The open secret behind the rise in Israel’s housing prices
When the conditions dictate it, investors use unreported money from Swiss accounts to invest in real estate in Israel, pushing prices higher.
It is estimated that $4 trillion not reported to authorities, and for which no tax has been paid, is hidden in Switzerland alone.
Why have housing prices gone up? We’re all familiar with the standard explanations, topped by the housing supply shortage and sharply declining interest rates in recent years that have led to a lower cost of money for regular buyers and a drastic reduction of alternatives facing investors. The latter examine various investment channels and ultimately conclude that the best one today is real estate. But is this all? Absolutely not.
According to Bank of Israel studies, part of the increase in housing prices – particularly in 2010 – cannot be explained through normal economic means. So it’s best to also look where irregular economic forces are at work.
We’re talking about money hidden from authorities in tax havens. It is estimated that $4 trillion not reported to authorities, and for which no tax has been paid, is hidden in Switzerland alone. Due to tightened controls in recent years some of these tax havens – notably Switzerland, Austria and Liechtenstein – have been subject to turmoil, forcing owners of illicit funds to move their money from place to place. A look at the periods when events took place that the Bank of Israel has a hard time explaining using regular financial tools shows that some of these tax evaders had good reason to spend large sums buying property in Israel.
The first event that caused a sharp movement of funds from the Swiss tax haven occurred between 2005 and 2007. During these years the names and secret bank accounts of customers in the Swiss banking system were leaked to the tax authorities. As a result, many tax evaders in France, the United States and other countries discovered that the tax authorities had obtained information about the money they had hidden in secret accounts. A large proportion of these customers tried to, and even succeeded, in smuggling their money to new tax havens, so there’s a definite possibility that part of the unexplained reasons for prices rising in the housing market in 2007 is that one of the new tax havens – mainly for Jews in the U.S. and France – was Israeli real estate.
Israel has a lax legal system that allows the use of trusts and other devices by the wealthy to buy property without it being registered in their name. It was easier for the same people who didn’t want to keep their money in Switzerland or have it found to turn it into apartments in Netanya and Jerusalem.
During the same period there were even rumors that some banks set up units specializing in foreign languages to help those buyers purchase the homes discretely. While information on the amounts spent by foreign investors on Israeli real estate is unobtainable for these reasons, it can be assumed that these sums merged with other trends influencing the market and helped bring about a surprising rise in prices following more than a decade of declines.

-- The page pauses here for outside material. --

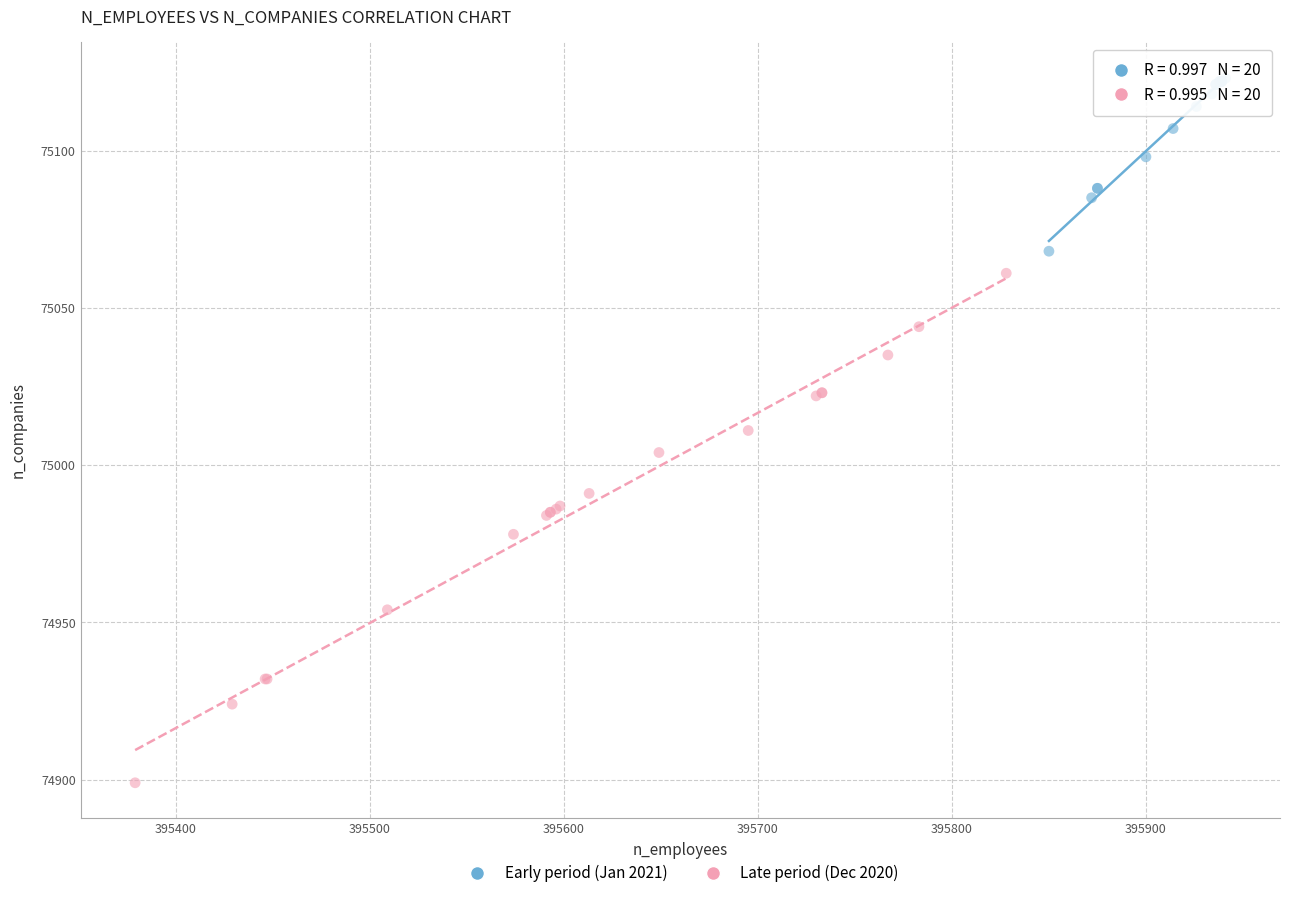

Which series has the widest spread of Y values?

Late period (Dec 2020)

The second event causing acute fluctuations in black market money occurred at the end of 2009 when a wave of investigations against Swiss banks reached a new apex. U.S. authorities fined UBS nearly $800 million and forced it to reveal the names and account details of thousands of customers. Wegelin & Co., another Swiss bank, declared bankruptcy to avoid exposing its customers. During this time there were also expectations that authorities in the U.S. and other countries would gain widespread access to information on Swiss bank customers. As a result, billions of dollars were once again moved out of Swiss bank accounts in 2010, escaping in every possible direction.
Surprisingly or not, precisely at the same time housing prices in Israel skyrocketed about 30%, and again there was much talk about a wave of foreign investors. As in 2007, it is unlikely this money initiated the trend of rising prices, but it is indeed likely that many of the homes purchased as an investment in Israel and helped boost prices were bought with illicit money. If this hypothesis is true then the Bank of Israel was more correct than it meant to be when it reported that the entire rise in prices was hard to explain using normal economic methods.
Conclusions for the future can also be reached from this. In recent months there seems to have arisen another wave of turmoil among illicit deposits in Switzerland: Information on thousands of customers has been leaked this year to German authorities and to Wikileaks. Meanwhile, in June the Swiss parliament rejected a deal for disclosing information to U.S. tax authorities which, in response, threatened to file lawsuits against Swiss banks and their customers.
In order to defuse the emerging crisis, a Swiss court subsequently handed down a ruling permitting Swiss banks to reveal data about suspected tax dodgers. Consequently, over the upcoming year another flight of money from Swiss banks to tax havens elsewhere is expected to take place. It is likely that only a small percentage of these funds will make its way to Israel since most of the money destined for the country has probably already arrived.
But the amount being tossed about as likely to move out of Switzerland is $200 billion at the minimum. Only a tiny portion of this reaching Israel would be sufficient to affect housing prices here. Therefore the change in prices in 2014 will probably be influenced more by government decisions on non-economic issues, such as tightening the laws pertaining to trusts and the reporting of real estate holdings, than by Bank of Israel decisions on economic matters such as interest rates or mortgage limitations.
Dr. Avichai Snir is an economist at Netanya Academic College.